With a new functionality added to the Survivability Gateway (SGW) we can close the gap and provide a full replacement for queuing and intelligent call routing. The technology used to add this service is Voice Tcl IVR, contained in Cisco IOS-XE. Let’s see how we can make this work.
Baseline Setup
I’m going to assume the following:
- you already have a working setup for LGW and SGW;
- the inbound number is mapped to a queue, we’ll set this DID to be +1-565-555-1234
- there are agents with extension 2001, 2002 and 2003 (these are extension-only, but could also have their own DID, inconsequential for the purposes of this setup)
B-ACD or other Tcl IVR application
The first thing you need to do is create a new IVR service on the router, and assign it to a dedicated dial-peer. For simplicity I have reused the B-ACD service that is part of the CallManager Express (CME) solution. You can find this software on Cisco website, and follow
the guide in order to configure it. Make this dial-peer match on a string that contains letters, so we don’t accidentally route to it. In my case I used “A1A99999
”.
Hunt Groups
Next, you want to setup an hunt-group for the agents:
voice hunt-group 1 sequential
list +02001,+02002,+02003
timeout 8
pilot <pilot # used in B-ACD>
Notice the weird +0
prefix in front of our agents’ extensions, I’ll explain it later.
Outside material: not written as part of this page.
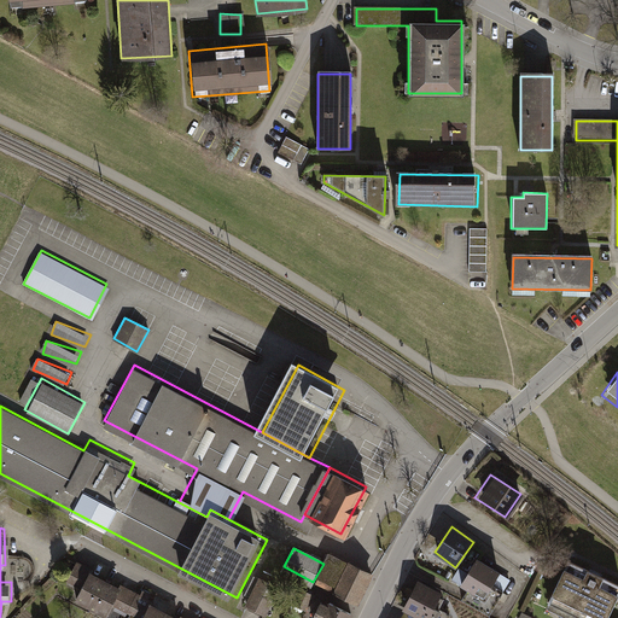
[(354,604),(371,573),(330,552),(324,564),(313,582),(354,604)]
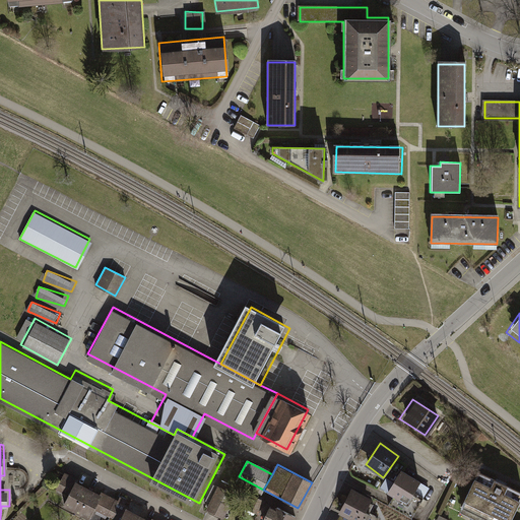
[(407,502),(419,481),(400,470),(388,491),(407,502)]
For the pool of devices that are used by agents, it is recommended to set the busy trigger to “1”, so that the ACD service can hunt correctly when agents are already busy on a call:
voice register pool 1
busy-trigger-per-button 1
Fallback dial-peer
We’re almost done. We need to configure the router so that it forwards the incoming ISDN call to the IVR service when WxC proxies are unreachable. In order to do that we define a dial-peer with lower preference (the higher the number the lower the preference) that will match after failing to contact the cloud.
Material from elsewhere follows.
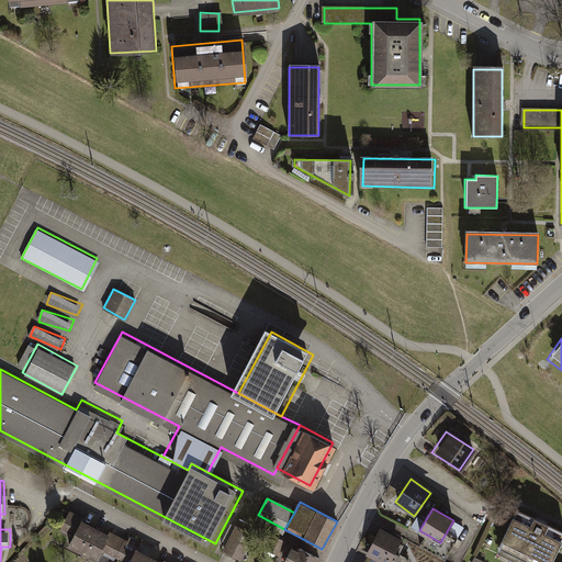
[(524,561),(552,561),(561,542),(561,530),(517,509),(497,550),(524,561)]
dial-peer voice 999991 voip
description FALLBACK TO AA DURING SURVIVABILITY
preference 10
session protocol sipv2
session target ipv4:<local_IP>
session transport tcp
destination e164-pattern-map <ID>
dtmf-relay rtp-nte
codec g711ulaw
no vad
!
dial-peer voice 999992 voip
description DISTRIBUTE CALLS TO BACD AGENTS
destination-pattern +0....$
session protocol sipv2
session target ipv4:<local_IP>
session transport tcp
dtmf-relay rtp-nte
codec g711ulaw
no vad
The key thing is making sure the preference value is higher than the one used in the dial-peer that forwards calls to WxC during normal operations.
Final touch: translations
We must add one final ingredient to the recipe: the router must create a new leg when it tries to reach either the IVR service or the agent. For this reason we need some “dummy” translations (remember the +0
?) for both the IVR service and the hunt-group targets:
voice translation-rule 999991
rule 1 /^.*/ /A1A99999/
!
voice translation-rule 999992
rule 1 /\+0\(....\)/ /\1/
!
voice translation-profile TO-BACD
translate called 999991
!
voice translation-profile TO-AGENTS
translate called 999992
and we apply them to the relevant dial-peers:
dial-peer voice 999991 voip
translation-profile outgoing TO-BACD
!
dial-peer voice 999992 voip
translation-profile outgoing TO-AGENTS
See it in action
You can see a demo of the final result in this video. There is no IVR menu, to keep things (reasonably) paced for the demo, but it’s possible to add it.
Note
This video is not sponsored/funded or endorsed by Cisco Systems. This is for educational purposes only. Under no circumstance this post represents a design recommendation, and can not substitute specific IT architecture and engineering work for a given use case. In no event shall the author be liable for any loss or special, indirect or consequential damage of any kind resulting from the use of, access to, or reliance on the information contained within this website. No claim of official support can be made based on the sole content of this blog post.